I guess they may have hit their limit on the gov’t VISA card,eh?
Mr. Madison wished to relieve the sufferers, but was afraid of establishing a dangerous precedent, which might hereafter be perverted to the countenance of purposes very different from those of charity. He acknowledged, for his own part, that he could not undertake to lay his finger on that article in the Federal Constitution which granted a right of Congress of expending, on objects of benevolence, the money of their constituents.
I wish.
Just double time the printing presses...
Times have changed, things are getting far worse.
I believe you are right.
We ain’t seen nothin’ yet.
If paid off at $15 per second that would only take 31,564 years..
It cuts $1 trillion in one year...
http://content.usatoday.com/communities/onpolitics/post/2011/10/ron-paul-spending-cuts-/1
HOORAY Ron Paul!
15 trillion?
That’s only true in a highly limited sense. Our actual net public indebtedness is 10.3 trillion, the other 4.7 trillion in “trust fund” (mostly Social Security) intra-governmental “debt” is but a meaningless bookkeeping entry.

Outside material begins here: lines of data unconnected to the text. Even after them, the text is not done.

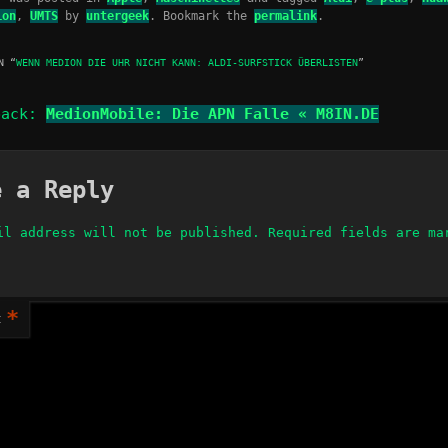
ion
,
UMTS
by
untergeek
. Bookmark the
permalink
.
N “
WENN MEDION DIE UHR NICHT KANN: ALDI-SURFSTICK ÜBERLISTEN
”
back:
MedionMobile: Die APN Falle « M8IN.DE
e a Reply
il address will not be published.
Required fields are m
*
t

We could zero-out the intra-governmental stuff tomorrow if we wanted to, without any effect whatsoever on anyone.
The real amount we currently owe is the amount of debt held “by the public” (everyone other than the US government.)
See Table III-C in the Daily Treasury Statement: (in millions)

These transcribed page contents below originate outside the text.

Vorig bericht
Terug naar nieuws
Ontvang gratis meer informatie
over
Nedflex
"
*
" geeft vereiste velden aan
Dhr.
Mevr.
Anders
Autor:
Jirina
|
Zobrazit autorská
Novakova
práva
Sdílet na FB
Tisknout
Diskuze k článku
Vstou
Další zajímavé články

Debt Held by the Public: 10,314,468
Intra-governmental Holdings: 4,719,139
https://www.fms.treas.gov/fmsweb/viewDTSFiles?dir=w&fname=11111500.txt
15 trillion is a nice, round smack-me-in-the-face-with-a-big-number, but 10.3 trillion is the real number that matters.
However, there’s a bigger and more important number:
63.5
That’s the percentage by which net, real debt has increased in just 34 months.
From the Daily Treasury Statement of 1-20-09, the sorry day the jug-eared, empty-suited clown took office:
Debt Held by the Public: 6,307,311
Intra-governmental Holdings: 4,319,566
https://www.fms.treas.gov/fmsweb/viewDTSFiles?dir=a&fname=09012000.txt
Looked at on a current debt basis (ignoring the 100+ trillion in unfunded liabilities,) in 34 months we have added 4.007 trillion of net, real debt held by the public.
Actual, net, real debt, the stuff that has to be paid back or rolled-over in the real world, has increased by 63.5%, from 6.307 trillion to 10.314 trillion.
The other 4.7 trillion of cumulative, faux “borrowing” of collected funds (mostly FICA taxes) that went (over decades) into the various “trust funds” (mostly Social Security) and were instantaneously borrowed back and then spent routinely as part of the unified budget just distorts the total. That’s 4.7 trillion owed by the one government pocket to another government pocket. Completely meaningless.
Those meaningless bookkeeping entries make the bogus “total” debt increase look like ONLY 41.5% over 34 months.
By way of comparison, the net, real, public debt on 6-1-01 (the first day the Daily Treasury Statement gives a public/non-public breakdown) about 4 months after Bush took office was:
Debt Held by the Public: 3,309,319
Intra-governmental Holdings: 2,361,241
https://www.fms.treas.gov/fmsweb/viewDTSFiles?dir=a&fname=01060100.pdf
It took Bush 92 months to get from 3.3 to 6.3 trillion in net, real debt. About 33 billion per month. Nasty, but not the end of the world.
It took Jug-ears just 34 months to get from 6.3 to 10.3 trillion in net, real debt. An unbelievable, horrendous and totally unsustainable 118 billion per month.
And we’re still clicking along at about that rate today and for the near future. About 4 billion PER DAY. Either Jug-ears and about a dozen Senate Democrats are retired about a year from now or we’re going to go much further than we already are into the deep doo-doo.
I’m more concerned about the unfunded mandates myself.
The knife is already in our chest at the tip.
The unfunded mandates are the hammer that will slam the knife in our chests to the hilt.
We either eliminate and cut spending, or we are done in relatively short order.